## Dataset records
=====

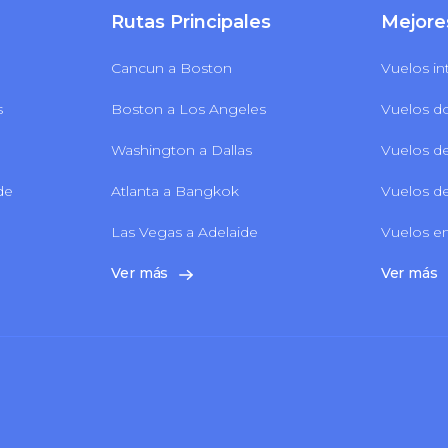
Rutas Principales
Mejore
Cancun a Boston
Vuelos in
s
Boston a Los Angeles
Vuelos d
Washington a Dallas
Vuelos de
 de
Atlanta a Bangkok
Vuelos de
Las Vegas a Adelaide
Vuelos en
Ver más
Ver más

=====

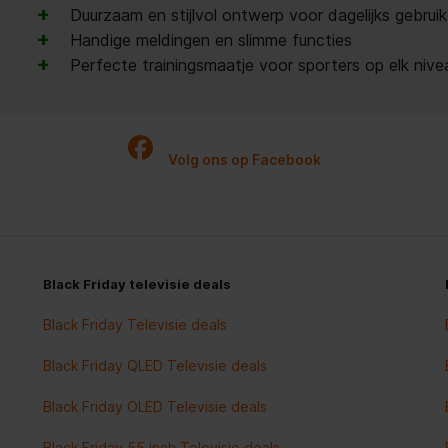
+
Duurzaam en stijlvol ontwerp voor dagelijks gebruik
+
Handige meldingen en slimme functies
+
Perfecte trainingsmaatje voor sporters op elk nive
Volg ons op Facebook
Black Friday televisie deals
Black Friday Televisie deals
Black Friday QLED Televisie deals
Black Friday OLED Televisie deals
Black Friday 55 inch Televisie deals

=====

## What is being asked
Pull out every line of the records that includes the string "Boston".

## Result for this exercise
Cancun a Boston
Boston a Los Angeles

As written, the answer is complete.